Justin drückte Alex‘ Schulter, bis er flach auf der Perle lag, die Beine leicht gespreizt. Er setzte sich zwischen ihre Beine und legte seine Hände auf seine Knie, drückte sie ein wenig weiter. Alex griff nach unten und nahm seinen Penis in seine Hand und führte ihn in die Öffnung ihrer Vagina ein. Justin schob sie sanft hinein und achtete darauf, sie nicht zu verletzen. Er spürte die Spitze seines Schwanzes an seinem Jungfernhäutchen und glitt schnell hindurch. Er stieß einen kurzen Schmerzensschrei aus und Justin stellte sich auf ihn. Als sie außer Atem war, sagte sie ihm, dass sie bereit sei und ging hinein, bis sie ganz drinnen war. Dann folgte er fast den ganzen Weg und ging dann wieder hinein. Ausgegangen. Innen. Außen. Innen. Außen. Innen. Er erhöhte sein Tempo und drückte härter und schneller, und Alex stöhnte vor Vergnügen und drückte seine Hüften gegen ihn.

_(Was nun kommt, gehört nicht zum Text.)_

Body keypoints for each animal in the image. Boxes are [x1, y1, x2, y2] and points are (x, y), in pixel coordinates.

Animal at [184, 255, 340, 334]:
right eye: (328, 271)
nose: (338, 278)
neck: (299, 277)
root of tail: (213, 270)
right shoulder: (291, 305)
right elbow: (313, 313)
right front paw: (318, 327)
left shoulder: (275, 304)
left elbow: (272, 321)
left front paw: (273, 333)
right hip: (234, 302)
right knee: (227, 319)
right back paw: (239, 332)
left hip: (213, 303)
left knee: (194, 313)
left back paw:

Er kam zum Höhepunkt und schrie, Justins Hahn wirbelte mit seinen Säften. Er ging immer wieder rein und raus, bis das Zittern aufhörte. Als sie das tat, legte sie ihre Hände auf seine Schulter und drückte ihn zur Seite, damit sie ihn ausstrecken konnte. Er setzte sich hin und setzte sich auf seinen harten Schwanz.

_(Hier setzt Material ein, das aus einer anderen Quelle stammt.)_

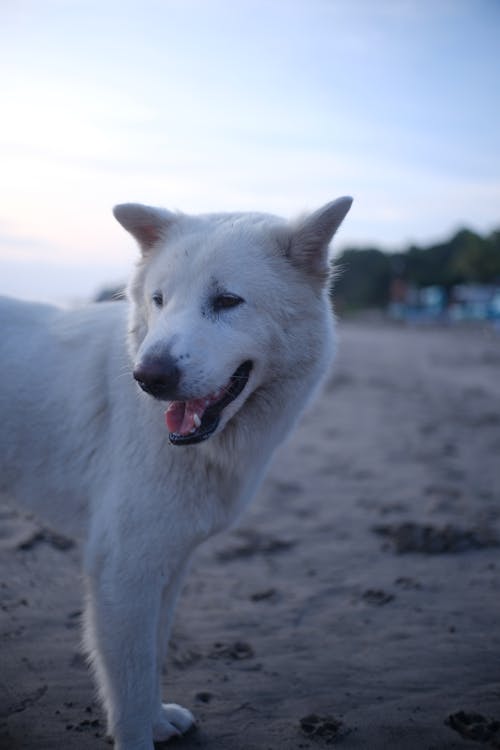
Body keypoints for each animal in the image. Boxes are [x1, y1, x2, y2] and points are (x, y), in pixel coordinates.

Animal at [0, 197, 352, 748]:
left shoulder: (166, 562)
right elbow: (129, 682)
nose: (148, 378)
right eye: (159, 300)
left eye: (227, 301)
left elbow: (152, 658)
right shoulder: (123, 571)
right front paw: (139, 734)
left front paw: (158, 720)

?Jetzt bist du dran.? sagte.
Alex stimulierte Justins Schwanz, indem er seine Hüften auf und ab bewegte, was ihn zum Stöhnen brachte. Ihre Brüste wackelten auf und ab und Justin griff nach ihnen, spielte und brauchte sie mit seinen Händen. Alex bewegte sich schneller und schneller und schlug mit seinem Hintern auf seinen Schenkeln auf und ab. Justin konnte spüren, wie es zum zweiten Mal in 30 Minuten seinen Höhepunkt erreichte. Sie wusste, dass Alex bald auf ihre Muschi spritzen würde und?
?Alex! Halt! Ich habe kein Kondom!?
Aber Alex ging weiter vorwärts. ?Mach dir keine Sorgen,? flüsterte ihm ins Ohr. ?Ich bin auf Empfängnisverhütung?
?Was?? Warum??
?Schlechte Zeiten. Jetzt sei still und genieße.
Justin tat es und er fühlte sich noch näher, sein nackter Schwanz war zufrieden mit seiner unglaublich engen Muschi. „Ähhh? er stöhnte und ließ es los. Sie kommt an, Sperma füllt Alex‘ Muschi und tropft zurück auf die Basis seines Schwanzes. Alex wurde langsamer und melkte den letzten Teil seines Spermas. Als er aufhörte, blieb er stehen und brach auf seiner Brust zusammen, beide atmeten schwer.
?Hat es Ihnen gefallen??
?Definitiv! Du bist großartig, Alex, ich liebe dich.
?Ich liebe dich Justin.?
Sie verstummten, waren kurz davor einzuschlafen. Dann öffnete sich die Tür seines Zimmers. Justin fühlte, wie sein Herz stehen blieb.
VERDAMMT!
?Äh. Kinder? Was machst du?? fragte Max den dreizehnjährigen Bruder, als er den Raum betrat.

Hinzufügt von:
Datum: August 5, 2022

Schreibe einen Kommentar

Deine E-Mail-Adresse wird nicht veröffentlicht.